-------- The data
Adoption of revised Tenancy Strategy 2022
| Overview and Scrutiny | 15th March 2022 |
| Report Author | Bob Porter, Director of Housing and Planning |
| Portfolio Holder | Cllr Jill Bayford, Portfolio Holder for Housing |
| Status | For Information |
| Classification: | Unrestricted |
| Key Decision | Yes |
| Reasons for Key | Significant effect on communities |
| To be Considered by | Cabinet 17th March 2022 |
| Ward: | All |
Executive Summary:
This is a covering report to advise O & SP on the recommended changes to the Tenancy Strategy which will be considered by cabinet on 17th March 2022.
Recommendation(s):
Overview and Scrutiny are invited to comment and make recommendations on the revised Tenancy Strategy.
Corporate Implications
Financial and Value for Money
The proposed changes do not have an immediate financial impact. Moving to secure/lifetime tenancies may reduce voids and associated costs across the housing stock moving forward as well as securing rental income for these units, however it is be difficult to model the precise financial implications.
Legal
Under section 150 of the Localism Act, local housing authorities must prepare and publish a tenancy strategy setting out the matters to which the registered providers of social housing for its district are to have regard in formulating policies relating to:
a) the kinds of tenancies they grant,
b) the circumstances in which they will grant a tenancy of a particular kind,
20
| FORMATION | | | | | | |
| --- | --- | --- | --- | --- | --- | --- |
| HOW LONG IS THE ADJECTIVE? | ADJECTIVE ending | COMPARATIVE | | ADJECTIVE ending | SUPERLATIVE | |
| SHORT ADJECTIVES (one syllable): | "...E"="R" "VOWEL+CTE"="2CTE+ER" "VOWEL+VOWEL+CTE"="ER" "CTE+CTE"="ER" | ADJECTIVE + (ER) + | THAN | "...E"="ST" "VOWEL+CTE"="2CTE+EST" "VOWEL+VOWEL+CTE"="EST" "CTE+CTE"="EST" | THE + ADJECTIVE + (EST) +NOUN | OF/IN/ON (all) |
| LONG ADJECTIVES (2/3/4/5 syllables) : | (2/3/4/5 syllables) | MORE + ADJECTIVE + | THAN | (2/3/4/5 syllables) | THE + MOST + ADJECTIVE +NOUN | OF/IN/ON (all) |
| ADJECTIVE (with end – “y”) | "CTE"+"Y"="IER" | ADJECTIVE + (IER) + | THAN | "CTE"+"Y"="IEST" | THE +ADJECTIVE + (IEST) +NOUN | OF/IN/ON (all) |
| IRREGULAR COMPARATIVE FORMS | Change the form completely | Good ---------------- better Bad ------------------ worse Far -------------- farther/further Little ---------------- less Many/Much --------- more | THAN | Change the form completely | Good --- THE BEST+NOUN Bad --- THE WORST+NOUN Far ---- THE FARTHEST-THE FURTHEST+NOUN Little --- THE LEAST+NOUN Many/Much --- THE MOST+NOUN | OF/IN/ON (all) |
----------------
If a line of the records includes the string "Scrutiny", copy it out.

| Overview and Scrutiny | 15th March 2022 |
Overview and Scrutiny are invited to comment and make recommendations on the revised Tenancy Strategy.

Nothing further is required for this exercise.